As a father, teacher and musician, I've found rule number two to be an invaluable tool. When faced with a prohibition against something like playing with knives or gunpowder or leaping off of the roof into a pile of leaves, a child may complain "that's not fair". My answer would be, "It's very simple...LIFE isn't fair, get used to that simple fact and you'll have an easier time of it." When your car won't start after you crank the engine for fifteen minutes, running down the battery, remember that it's really very simple, your car is BROKEN! And unless you are a mechanic, no amount of wire jiggling, tire kicking or colorful language spouting, no matter how much fun it is, will get the car started. Think simple, call for help.

Friday, April 21, 2006

Rule Number One

Rule number one is:Put It All In. This single little tip will sometimes make the difference between succes and failure in any endeavor. As Mark Twain wrote in Pudd'n-head Wilson's Calender, "Put all your eggs in the one basket...but WATCH THAT BASKET!". Of course, sometimes you'll crash and burn, sometimes you may miss the final shot and lose the game, sometimes you may take chances, or say and do things that result in your "friends" or associates thinking that you've lost your mind. Well...FUCK IT...and fuck them! If you crash and burn, at least you will have flown. If you miss the final shot, you WILL have been the fulcrum on which victory and defeat are decided. And you will find that "friends" are always ready and willing to seek your guidance and leadership if only to have a hedge on all bets if and when a given proposition goes into the tank.
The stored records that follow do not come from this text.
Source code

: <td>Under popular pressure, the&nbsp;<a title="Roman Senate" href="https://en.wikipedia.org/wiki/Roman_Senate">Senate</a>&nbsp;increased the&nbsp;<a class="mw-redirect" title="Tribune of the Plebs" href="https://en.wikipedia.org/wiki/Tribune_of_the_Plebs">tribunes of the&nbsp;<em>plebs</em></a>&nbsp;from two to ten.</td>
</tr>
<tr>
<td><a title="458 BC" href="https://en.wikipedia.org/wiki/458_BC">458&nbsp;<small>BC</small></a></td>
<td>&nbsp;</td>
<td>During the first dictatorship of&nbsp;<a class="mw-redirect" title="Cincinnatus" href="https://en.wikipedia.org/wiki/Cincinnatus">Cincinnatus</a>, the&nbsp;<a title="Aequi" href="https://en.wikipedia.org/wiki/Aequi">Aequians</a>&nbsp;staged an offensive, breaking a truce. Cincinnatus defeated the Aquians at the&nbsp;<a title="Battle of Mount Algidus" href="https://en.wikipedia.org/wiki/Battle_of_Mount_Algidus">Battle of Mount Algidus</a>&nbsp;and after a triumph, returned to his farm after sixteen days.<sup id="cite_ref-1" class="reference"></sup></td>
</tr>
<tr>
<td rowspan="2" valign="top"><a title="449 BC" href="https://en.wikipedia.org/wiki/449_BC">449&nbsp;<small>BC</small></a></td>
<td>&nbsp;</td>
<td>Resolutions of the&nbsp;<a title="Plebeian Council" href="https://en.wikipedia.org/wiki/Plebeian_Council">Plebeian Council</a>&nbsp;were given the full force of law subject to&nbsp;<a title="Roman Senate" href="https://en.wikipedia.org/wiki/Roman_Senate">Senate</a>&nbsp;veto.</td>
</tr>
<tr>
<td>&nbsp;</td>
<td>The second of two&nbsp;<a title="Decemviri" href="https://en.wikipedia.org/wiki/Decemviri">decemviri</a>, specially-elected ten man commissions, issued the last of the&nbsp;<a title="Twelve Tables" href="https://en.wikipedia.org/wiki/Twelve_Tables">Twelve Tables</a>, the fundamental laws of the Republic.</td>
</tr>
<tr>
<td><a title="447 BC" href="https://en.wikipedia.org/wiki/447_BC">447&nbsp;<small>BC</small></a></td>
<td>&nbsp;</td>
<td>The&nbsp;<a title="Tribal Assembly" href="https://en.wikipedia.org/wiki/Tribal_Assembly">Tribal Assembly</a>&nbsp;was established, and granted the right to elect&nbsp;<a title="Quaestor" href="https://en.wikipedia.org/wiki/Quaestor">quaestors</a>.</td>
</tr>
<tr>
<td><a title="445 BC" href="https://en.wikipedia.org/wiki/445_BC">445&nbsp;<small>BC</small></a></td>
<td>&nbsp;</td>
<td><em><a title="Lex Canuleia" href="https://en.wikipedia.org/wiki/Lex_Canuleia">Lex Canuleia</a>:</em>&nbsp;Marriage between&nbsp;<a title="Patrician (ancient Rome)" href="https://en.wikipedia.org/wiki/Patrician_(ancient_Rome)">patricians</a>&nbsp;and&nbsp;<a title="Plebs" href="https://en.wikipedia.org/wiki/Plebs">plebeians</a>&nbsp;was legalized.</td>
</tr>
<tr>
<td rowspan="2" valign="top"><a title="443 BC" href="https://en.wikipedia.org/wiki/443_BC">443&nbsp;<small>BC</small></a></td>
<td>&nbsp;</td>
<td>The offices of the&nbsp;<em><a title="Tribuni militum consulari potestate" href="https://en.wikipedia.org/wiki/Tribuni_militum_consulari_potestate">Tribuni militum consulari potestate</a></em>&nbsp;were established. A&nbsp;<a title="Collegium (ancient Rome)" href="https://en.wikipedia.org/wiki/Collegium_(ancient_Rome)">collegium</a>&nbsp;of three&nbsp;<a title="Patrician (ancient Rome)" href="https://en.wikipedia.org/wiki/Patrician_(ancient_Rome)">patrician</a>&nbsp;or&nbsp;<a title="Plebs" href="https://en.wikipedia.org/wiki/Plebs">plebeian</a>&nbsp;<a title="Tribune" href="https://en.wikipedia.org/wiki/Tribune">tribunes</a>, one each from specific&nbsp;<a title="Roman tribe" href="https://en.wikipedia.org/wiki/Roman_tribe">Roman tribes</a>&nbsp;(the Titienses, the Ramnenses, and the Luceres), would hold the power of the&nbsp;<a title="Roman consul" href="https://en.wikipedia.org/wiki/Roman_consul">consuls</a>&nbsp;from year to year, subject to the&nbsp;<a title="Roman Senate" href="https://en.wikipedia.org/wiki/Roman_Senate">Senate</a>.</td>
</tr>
Now make no mistake, this rule carries with it immense responsibilities. You can't expect success in any venture without the proper preparation. "Putting it all in" is the final step in a long process. To be a great athlete, to be the one with the ball in your hands as the clock ticks off the final seconds, you had better been born with the physical gifts associated with your chosen sport. You had better have done the required research in order to educate yourself in the finer points of technique, be it strength, footwork, eye-hand coordination and so forth. You had better be practicing MENTALLY as well as physically...every waking moment, as well as dreaming every night, visualizing yourself taking that last shot. And if you do the work, you had better KNOW that you are the one who DESERVES to take that shot.

Some choose to deride this attitude by calling it arrogance or selfishness. These are commonly known as "fans" or "audiences". A great player, whether in sports, music, poker or even business might be dependent on "fans" or "audiences" or "consumers" for their livlihood. But again, make no mistake, Great players do what they do for the THRILL of it. Great players PUT IT ALL IN.

Sunday, April 09, 2006

First Post

This is where I intend to inflict my wisdom upon an unsuspecting public. The trouble starts soon...NOW!